Publisher: Simon and Schuster
ISBN: 1643136313
Category : Fiction
Languages : en
Pages : 343
Book Description
A historical mystery in the vein of The Alienist, in which a young woman in Gilded Age New York must use a special talent to unravel a deadly conspiracy. Amelia Matthew has done the all-but-impossible, especially for an orphan in Gilded Age New York City. Along with her foster brother Jonas, she has parleyed her modest psychic talent into a safe and comfortable life. But safety and comfort vanish when a head injury leaves Amelia with a dramatically-expanded gift. After she publicly channels an angry spirit, she finds herself imprisoned in the notorious insane asylum on Blackwell’s Island. As Jonas searches for a way to free her, Amelia struggles to control her disturbing new abilities and survive a place where cruelty and despair threaten her sanity. Andrew Cavanaugh is familiar with despair. In the wake of a devastating loss, he abandons a promising medical career—and his place in Philadelphia society—to devote himself to the study and treatment of mental disease.

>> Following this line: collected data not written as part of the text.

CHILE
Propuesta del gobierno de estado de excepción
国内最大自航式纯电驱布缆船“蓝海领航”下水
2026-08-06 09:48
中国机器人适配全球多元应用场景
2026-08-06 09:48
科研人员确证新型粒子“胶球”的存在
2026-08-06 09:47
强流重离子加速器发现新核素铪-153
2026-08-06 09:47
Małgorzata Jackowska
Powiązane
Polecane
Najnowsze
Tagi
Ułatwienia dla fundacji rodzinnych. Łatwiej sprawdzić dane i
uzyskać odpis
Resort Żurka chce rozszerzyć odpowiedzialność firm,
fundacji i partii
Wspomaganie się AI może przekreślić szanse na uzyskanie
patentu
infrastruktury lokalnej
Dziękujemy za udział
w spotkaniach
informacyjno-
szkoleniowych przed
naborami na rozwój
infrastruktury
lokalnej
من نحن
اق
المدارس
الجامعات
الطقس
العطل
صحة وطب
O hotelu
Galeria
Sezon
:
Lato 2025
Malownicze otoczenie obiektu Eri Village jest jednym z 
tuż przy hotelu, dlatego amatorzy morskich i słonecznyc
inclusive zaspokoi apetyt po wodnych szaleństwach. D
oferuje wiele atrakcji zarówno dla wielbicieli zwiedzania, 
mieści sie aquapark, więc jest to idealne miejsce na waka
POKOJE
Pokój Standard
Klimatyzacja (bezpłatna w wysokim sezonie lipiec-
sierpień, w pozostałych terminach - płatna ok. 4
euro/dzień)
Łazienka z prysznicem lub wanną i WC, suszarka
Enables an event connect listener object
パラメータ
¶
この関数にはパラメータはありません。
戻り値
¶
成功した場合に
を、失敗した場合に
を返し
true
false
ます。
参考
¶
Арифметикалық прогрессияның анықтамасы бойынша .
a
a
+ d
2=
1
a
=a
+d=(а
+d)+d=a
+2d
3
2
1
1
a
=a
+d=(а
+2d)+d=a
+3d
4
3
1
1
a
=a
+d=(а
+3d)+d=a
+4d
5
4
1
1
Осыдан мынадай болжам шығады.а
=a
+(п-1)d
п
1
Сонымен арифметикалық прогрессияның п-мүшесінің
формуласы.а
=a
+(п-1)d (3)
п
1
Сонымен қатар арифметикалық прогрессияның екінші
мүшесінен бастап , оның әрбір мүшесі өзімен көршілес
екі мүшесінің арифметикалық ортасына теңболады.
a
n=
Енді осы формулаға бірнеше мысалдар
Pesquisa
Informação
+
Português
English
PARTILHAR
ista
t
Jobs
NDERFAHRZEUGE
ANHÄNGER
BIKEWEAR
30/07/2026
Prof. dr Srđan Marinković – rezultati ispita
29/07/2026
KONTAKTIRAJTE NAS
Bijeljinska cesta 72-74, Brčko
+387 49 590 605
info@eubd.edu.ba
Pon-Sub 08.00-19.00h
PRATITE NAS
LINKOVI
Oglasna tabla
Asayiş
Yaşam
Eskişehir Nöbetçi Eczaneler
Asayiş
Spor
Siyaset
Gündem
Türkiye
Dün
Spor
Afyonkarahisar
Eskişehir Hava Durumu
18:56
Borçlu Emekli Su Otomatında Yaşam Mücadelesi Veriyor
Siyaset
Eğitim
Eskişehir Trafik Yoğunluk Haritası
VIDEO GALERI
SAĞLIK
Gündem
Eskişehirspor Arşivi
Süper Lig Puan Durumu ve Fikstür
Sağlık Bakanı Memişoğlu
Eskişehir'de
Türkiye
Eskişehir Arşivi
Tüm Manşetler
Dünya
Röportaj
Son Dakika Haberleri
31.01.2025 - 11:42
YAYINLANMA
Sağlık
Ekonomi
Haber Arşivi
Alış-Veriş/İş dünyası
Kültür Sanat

Miss Amelia Matthew is just another patient—until she channels a spirit in front of him and proves her gift is real. When a distraught mother comes to Andrew searching for her missing daughter—a daughter she believes is being hidden at the asylum—he turns to Amelia. Together, they uncover evidence of a deadly conspiracy, and then it’s no longer just Amelia’s sanity and freedom at stake. Amelia must master her gift and use it to catch a killer—or risk becoming the next victim.